I tried to think like a photo buyer or image researcher, and I soon realized through this process I had to learn the language of keywording, a language that photo buyers already know since they constantly search for images.
I started to gather together all the words and phrases I found in my research to help me keyword my photos, but I had no logical way to keep all the words organized. That is when I started to write the fotoKeyword Harvester.
What kinds of words will people use when looking for specific ideas or concepts in an image? The fotoKeyword Harvester is a photo keywording tool that assists you in researching the answer to this question by looking for successful examples that already exist.
How it Works
The fotoKeyword Harvester opens up to ten web pages at a time in tab browsing in your search engine. This lets you quickly grab the examples you find from these different sources and pastes them into the Harvester’s keyword window.

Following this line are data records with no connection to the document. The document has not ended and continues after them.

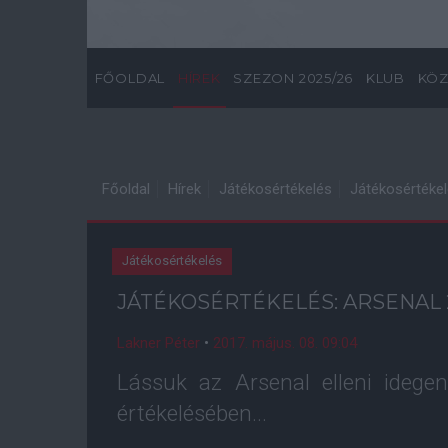
FŐOLDAL
HÍREK
SZEZON 2025/26
KLUB
KÖZ
Főoldal
Hírek
Játékosértékelés
Játékosértékel
Játékosértékelés
JÁTÉKOSÉRTÉKELÉS: ARSENAL
Lakner Péter
•
2017. május. 08. 09:04
Lássuk az Arsenal elleni idege
értékelésében...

Each time you click the Harvest Keywords button your collected search results are combined into a cleanly formatted keyword block, with all of the duplicate words automatically removed.
Even a long list of common words or phrases, that might not make sense as keywords, can be added to the keyword block. Common words listed in the “exceptions” window, (such as: the, a, and, etc) will automatically be deleted from the keyword block. A comma or semicolon is placed between each of your keywords, and you have the option of preserving any groups of words with spaces between them.
Continually transfer additional material into your keyword window as you find it, and then Harvest it, adding it to your existing list of keywords. Once you’ve gathered your “raw material” simply delete any words that don’t describe your image. It’s much easier to recognize these extra words and delete them than it is to try to think of every word that might describe your image from scratch.
The fotoKeyword Harvester is the perfect tool for adding any captions or keywords from your existing images to this new group of words. Just capture the metadata that already exists for your image, paste it into the Harvester’s keyword window and process it along with everything else.
With this comprehensive photo keywording software you’ll also be able to fine-tune your keywords with the built-in controlled vocabulary as well as create templates for frequently used blocks of keywords.
Where to Begin – Harvesting KeywordsThe websites you select will help you harvest your keywords. We’ve entered a few as examples to get you started: stock agencies, Wikipedia, a dictionary, a thesaurus, Google, but you can easily change them. Use any source you can think of to grab words from. They can be individual words or phrases; the fotoKeyword Harvester will format them into keywords once they’re in the program.
A place you might start your search is stock agencies. If you put keywords into their search engines and come up with images that are similar to yours, the keywords that found those images are keywords that could also describe your own image. These keywords can be a good starting point for your own keywords.
Don’t just copy someone else’s keywords and use them. This is not the most powerful way to keyword your images. In fact, if you’re going to do that, you don’t need this program. The idea of this program is to use all of the resources available to you on the Internet to find the way other people relate words to images that are similar to yours, and then use your own judgment to attach the relevant words to your image.
Again, you need to edit and refine the keywords to best suit your image. Go to an online thesaurus to get ideas for related words to those you’ve found. Check out the online dictionary. Search for location names and spellings in Google. Your options are endless.
If you’re using the fotoKeyword Harvester to keyword images from your private or company archives, the same holds true. You’ll need to know what words researchers are going to relate to your images in the future when they’re looking for specific images.